-- The data follows --
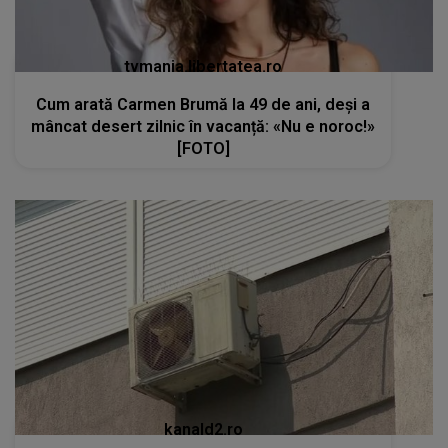
tvmania.libertatea.ro
Cum arată Carmen Brumă la 49 de ani, deși a
mâncat desert zilnic în vacanță: «Nu e noroc!»
[FOTO]
kanald2.ro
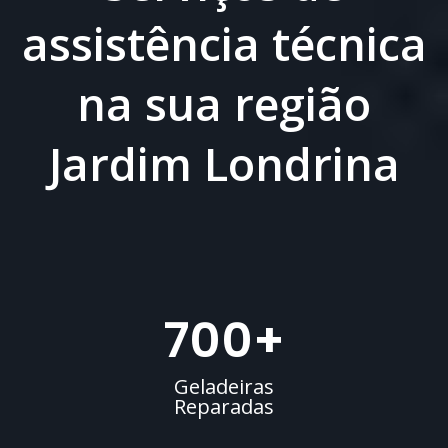
assistência técnica
na sua região
Jardim Londrina
700
+
Geladeiras
Reparadas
-- The data concluded --
▶ [Task details]: Your copy should match every entry above exactly and contain no pictures.

▶ [Answer to the problem]:
tvmania.libertatea.ro
Cum arată Carmen Brumă la 49 de ani, deși a
mâncat desert zilnic în vacanță: «Nu e noroc!»
[FOTO]
kanald2.ro
assistência técnica
na sua região
Jardim Londrina
700
+
Geladeiras
Reparadas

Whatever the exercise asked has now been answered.